Patrick Buncsi25 September 2024
Mortgage stress relief

August saw a modest decrease in the number of Australians reporting mortgage stress, with pollster Roy Morgan predicting a further fall over the coming months.

Nearly a third (29.5%) of mortgage holders, more than 1.66 million Australians, were rated at risk of mortgage stress, an August snapshot by Roy Morgan has revealed, a 0.3% decrease from July figures.

The record high of 35.6% of mortgage holders in mortgage stress was reached in mid-2008.

Roy Morgan said it expects a further fall in mortgage stress rates over the next few months – with the caveat that policy rates must either remain at their current rate of 4.35% or fall for the time in nearly four years.

The Reserve Bank of Australia (RBA) announced today it would keep interest rates on hold until at least early November, likely supporting the pollster’s prediction.

Regardless, this is still Australia’s highest interest rate in more than a decade.

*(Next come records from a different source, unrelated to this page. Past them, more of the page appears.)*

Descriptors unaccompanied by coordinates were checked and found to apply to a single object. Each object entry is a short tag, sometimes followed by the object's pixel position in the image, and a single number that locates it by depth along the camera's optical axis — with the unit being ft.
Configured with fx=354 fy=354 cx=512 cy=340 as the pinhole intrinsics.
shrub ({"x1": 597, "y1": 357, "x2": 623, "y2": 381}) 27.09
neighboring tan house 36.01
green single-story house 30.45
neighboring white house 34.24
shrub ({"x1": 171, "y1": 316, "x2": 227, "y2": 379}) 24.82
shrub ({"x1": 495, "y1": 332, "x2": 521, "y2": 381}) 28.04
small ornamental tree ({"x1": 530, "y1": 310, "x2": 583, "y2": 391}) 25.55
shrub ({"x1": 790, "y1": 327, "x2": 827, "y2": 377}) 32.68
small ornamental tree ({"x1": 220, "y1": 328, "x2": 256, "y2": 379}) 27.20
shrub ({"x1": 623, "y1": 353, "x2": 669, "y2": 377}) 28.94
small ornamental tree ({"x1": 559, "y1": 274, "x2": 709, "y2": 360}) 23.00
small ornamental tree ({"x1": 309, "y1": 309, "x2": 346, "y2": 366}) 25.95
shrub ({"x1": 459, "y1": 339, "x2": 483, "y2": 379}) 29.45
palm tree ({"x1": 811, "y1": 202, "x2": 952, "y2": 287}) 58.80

Roy Morgan said the slight decline in mortgage stress was precipitated by a bump in household income, with many householders, including a significant proportion of mortgage holders, benefiting from the Government’s introduction of Stage 3 tax cuts.

Were the RBA to have raised interest rates at today’s and at its next meeting in November by a total of 50 basis points, Roy Morgan predicts that a record 1.71 million Australian mortgage holders would be in mortgage stress.

Nevertheless, the number of Australians ‘At Risk’ of mortgage stress remains considerable, increasing by 852,000 since May 2022 when the RBA began a cycle of interest rate increases.

As Roy Morgan notes, the number of mortgage holders considered ‘Extremely At Risk’, is now numbered at 1,013,000 (18.6% of mortgage holders) which is significantly above the long-term average over the last 10 years of 14.5%.

Mortgage holders are considered ‘At Risk’ if their mortgage repayments are greater than between 25% to 45% of their income.

Mortgage holders are considered ‘Extremely at Risk’ if even the ‘interest only’ is over a certain proportion of household income.